À la Soirée des Césars tenue récemment, Marina Foïs a vu As bestas obtenir le César du meilleur film étranger.

Marina Foïs s’est ainsi retrouvée, en compagnie de Denis Ménochet, dans un village de Galice, à jouer en espagnol cette femme française, prénommée Olga, qui, en compagnie de son mari Antoine, souhaite vivre paisiblement en cultivant des légumes bios. Or, la présence du couple soulève l’ire des voisins immédiats, deux frères prêts à tout pour lui empoisonner l’existence.

Dans cette histoire, personne ne veut déposer les armes et l’escalade est sans fin. Mais qui a raison dans cette histoire ? Les frères ou Antoine et Olga ? Je ne sais pas. Ceux qui passent du côté de la violence ont toujours tort, car toute discussion devient alors impossible.

Marina Foïs, actrice

En espagnol seulement

Née d’un père italien, Marina Foïs maîtrise la langue de Dante, mais ne connaissait pas beaucoup l’espagnol au départ. La comédienne a tenu à apprendre la langue de Cervantes en amont.

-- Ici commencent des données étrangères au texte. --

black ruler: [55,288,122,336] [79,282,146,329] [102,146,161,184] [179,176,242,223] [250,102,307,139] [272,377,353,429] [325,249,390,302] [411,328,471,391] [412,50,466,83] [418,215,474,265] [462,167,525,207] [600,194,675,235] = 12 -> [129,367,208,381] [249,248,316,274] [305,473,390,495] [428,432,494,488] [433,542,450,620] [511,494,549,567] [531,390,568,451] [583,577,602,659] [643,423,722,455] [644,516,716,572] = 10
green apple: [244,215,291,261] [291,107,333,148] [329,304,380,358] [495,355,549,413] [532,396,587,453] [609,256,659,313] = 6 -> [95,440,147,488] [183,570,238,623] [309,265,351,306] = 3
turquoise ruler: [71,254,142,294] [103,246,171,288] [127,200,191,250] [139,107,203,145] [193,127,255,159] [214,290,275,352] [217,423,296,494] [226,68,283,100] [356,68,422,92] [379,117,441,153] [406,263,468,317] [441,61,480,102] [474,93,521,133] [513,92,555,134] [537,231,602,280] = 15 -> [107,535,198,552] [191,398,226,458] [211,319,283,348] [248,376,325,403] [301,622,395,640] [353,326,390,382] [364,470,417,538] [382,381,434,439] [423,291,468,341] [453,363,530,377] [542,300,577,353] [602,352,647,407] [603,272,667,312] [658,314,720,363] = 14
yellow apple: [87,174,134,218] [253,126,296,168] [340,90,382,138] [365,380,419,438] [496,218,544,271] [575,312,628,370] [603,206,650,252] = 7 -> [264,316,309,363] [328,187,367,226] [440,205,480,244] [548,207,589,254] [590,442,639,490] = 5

« J’ai travaillé avec une coach sur le plateau. J’ai aussi demandé à l’équipe de me parler uniquement en espagnol, ce qui m’a fait progresser très vite. J’ai vraiment beaucoup aimé cette expérience. Maintenant, je sais qu’en y mettant les efforts, je pourrais jouer dans plein d’autres langues. De cette contrainte est née une liberté nouvelle ! »

PHOTO LUCIA FARAIG, FOURNIE PAR AXIA FILMS

Dans As bestas, Denis Ménochet et Marina Foïs incarnent un couple de Français installés dans un petit village de Galice, en Espagne, tout près de la frontière portugaise.

En regardant As bestas une première fois, l’actrice, moins présente dans la première partie du film, consacrée surtout aux hommes impliqués dans l’histoire, a pu tout de suite apprécier la grâce de la mise en scène et se laisser « éblouir » par le jeu du trio que forment Denis Ménochet, Luis Zahera et Diego Anedo.

« Et puis, il y a la force du cinéma, qui vient du regard d’un metteur en scène, ajoute-t-elle. Cela ne s’explique pas. »

J’ai observé Rodrigo sur le plateau, mais je serais incapable d’expliquer comment il fabrique les choses. Il y a une part de magie dans ce qu’il fait. L’importance qu’il donne au détail, à la vérité du geste.

Marina Foïs, actrice, à propos du réalisateur

Un succès fulgurant

Lancé l’an dernier dans la section Cannes Première du Festival de Cannes, As bestas connaît depuis un succès fulgurant. Récemment, ce thriller psychologique a remporté pas moins de neuf trophées Goya en Espagne (dont celui décerné au meilleur film, à la meilleure réalisation et au meilleur scénario), et le César du meilleur film étranger lui fut attribué à Paris. Comment Marina Foïs explique-t-elle cet engouement ?

« À une époque où l’on parle beaucoup de la montée des extrémismes et des haines qu’elle engendre, je crois qu’il y a dans l’être humain, fondamentalement, un besoin de consolation et de réparation. C’est ce dont parle le film et ça résonne auprès des gens, je crois. »

As bestas est actuellement à l’affiche.